Désormais, c'est à un autre cas de figure que Loma est confrontée puisqu'il ne s'agit plus simplement de composer avec ce que Megan Boyer a fait (ce stade est désormais dépassé), mais avec ce qu'on pourrait faire à l'extra-terrestre qu'elle est si elle était découverte. Le gouvernement américain attend des étudiants qu'il signale toute présence étrangère à notre planète et River ne peut plus accueillir Loma (sans compter qu'elle est une fille dans un dortoir masculin, ce qui est interdit par le règlement intérieur).

Loma essuie aussi la colère et le ressentiment, justifiés, de Teacup lorsqu'elle se tourne vers elle. Justifiés parce qu'elle l'a laissée sans nouvelles des années durant et débarque dans sa vie sans se poser la question de savoir si elle y est la bienvenue.

Cecil Castellucci, en répétant ces scènes où Loma est poussée vers la sortie par ses deux meilleurs amis, évite les grandes effusions, les portes qui claquent, les emportements : River a peur aussi bien pour elle que pour lui, Teacup est plus blessée que vraiment furieuse. Mais Loma finit l'épisode plus seule que jamais, avec pour tout appui moral Rac Shade dont les conseils sont certes judicieux mais peu réconfortants. On ressent à la fois de la peine pour elle tout en comprenant les sentiments qui dictent les réactions de River et Teacup. Et le subplot avec le nouveau venu de Meta ajoute au suspense déjà établi par la traque des aliens à l'Université de Floride.

De la même façon que la scénariste se refuse à céder aux effets tapageurs, Marley Zarcone privilégie un dessin déjouant l'attente des lecteurs. La délicatesse de son trait, qui permet aux couleurs douces de Kelly Fitzpatrick de maintenir ce look acidulé à l'histoire, souligne davantage l'expressivité des personnages dans notre dimension que les excentricités du découpage, celles-ci étant réservées aux moments passés entre Loma et Rac Shade.

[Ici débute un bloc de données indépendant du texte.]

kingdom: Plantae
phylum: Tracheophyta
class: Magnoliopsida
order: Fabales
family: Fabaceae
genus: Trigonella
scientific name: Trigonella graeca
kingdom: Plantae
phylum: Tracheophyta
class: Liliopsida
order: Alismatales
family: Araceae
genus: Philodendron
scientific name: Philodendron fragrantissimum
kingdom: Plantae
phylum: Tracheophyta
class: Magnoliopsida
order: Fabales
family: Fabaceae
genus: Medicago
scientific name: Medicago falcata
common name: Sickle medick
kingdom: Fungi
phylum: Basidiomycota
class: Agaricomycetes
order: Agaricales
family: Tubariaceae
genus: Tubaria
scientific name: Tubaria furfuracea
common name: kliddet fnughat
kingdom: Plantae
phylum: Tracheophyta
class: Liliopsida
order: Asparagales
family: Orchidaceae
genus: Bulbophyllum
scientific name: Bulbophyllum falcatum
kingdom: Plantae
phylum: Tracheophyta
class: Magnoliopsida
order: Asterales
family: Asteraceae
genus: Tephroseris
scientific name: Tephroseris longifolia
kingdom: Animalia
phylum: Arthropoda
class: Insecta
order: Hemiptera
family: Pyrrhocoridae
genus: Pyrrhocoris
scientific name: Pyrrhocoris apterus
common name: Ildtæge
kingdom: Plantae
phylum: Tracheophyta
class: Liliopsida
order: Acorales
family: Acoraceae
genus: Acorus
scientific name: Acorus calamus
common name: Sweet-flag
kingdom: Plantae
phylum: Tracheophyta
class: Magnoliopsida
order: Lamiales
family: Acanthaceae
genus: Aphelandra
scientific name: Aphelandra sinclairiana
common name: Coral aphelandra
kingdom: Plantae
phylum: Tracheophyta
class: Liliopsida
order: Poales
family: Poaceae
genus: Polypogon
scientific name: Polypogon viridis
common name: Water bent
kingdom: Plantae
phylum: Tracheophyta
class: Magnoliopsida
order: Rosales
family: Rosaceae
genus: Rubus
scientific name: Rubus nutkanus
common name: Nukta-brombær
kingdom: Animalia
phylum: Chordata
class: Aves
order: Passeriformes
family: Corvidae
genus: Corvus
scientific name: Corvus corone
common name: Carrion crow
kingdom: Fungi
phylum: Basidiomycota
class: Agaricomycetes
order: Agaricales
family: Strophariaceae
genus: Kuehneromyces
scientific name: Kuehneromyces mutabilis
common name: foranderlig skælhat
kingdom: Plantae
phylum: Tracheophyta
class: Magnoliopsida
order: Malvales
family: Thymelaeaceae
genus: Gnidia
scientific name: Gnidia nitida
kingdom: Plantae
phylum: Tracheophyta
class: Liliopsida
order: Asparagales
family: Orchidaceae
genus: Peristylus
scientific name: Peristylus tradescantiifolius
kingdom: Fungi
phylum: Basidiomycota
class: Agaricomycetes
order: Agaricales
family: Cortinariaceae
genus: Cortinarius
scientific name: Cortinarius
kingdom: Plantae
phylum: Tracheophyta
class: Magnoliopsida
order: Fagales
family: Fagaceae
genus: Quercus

Dans ces dernières pages, on évolue dans des fonds qui se substituent à des décors classiques, une séparation commode mais que la dessinatrice sait varier, faire palpiter avec habileté. Où se trouve-t-on d'ailleurs exactement ? Rien ne le précise, ne l'indique clairement. C'est une sorte d'au-delà pop-art, doucement psychédélique, une sorte de bulle où la jeune fille s'abrite aux côtés d'un mentor qui lui rappelle en permanence de se méfier des humains, de ne pas s'isoler mais de faire face aux problèmes qui la submerge. Leur relation est celle d'un mentor et de sa disciple : Rac Shade en sait plus que Loma et il alterne préventions énigmatiques puis plus radicales. Marley Zarcone illustre cela par un motif récurrent où Rac fait tomber ou entraîne Loma dans une chute comme s'il fallait ça pour qu'elle apprenne à se relever, à être plus endurcie. Cette mobilité dans cette dimension tranche avec les scènes plus sages où Loma sollicite l'aide de River et Teacup (même si Zarcone se permet quelques délicieuses fantaisies, comme une pleine page digne d'une affiche de music-hall).

Des mises en garde de Rac Shade à celle du critique envers les lecteurs curieux, tout est affaire d'approche dans cette série : Shade the Changing Woman s'affirme comme le récit non pas tant d'un apprentissage mais d'un enseignement pratique.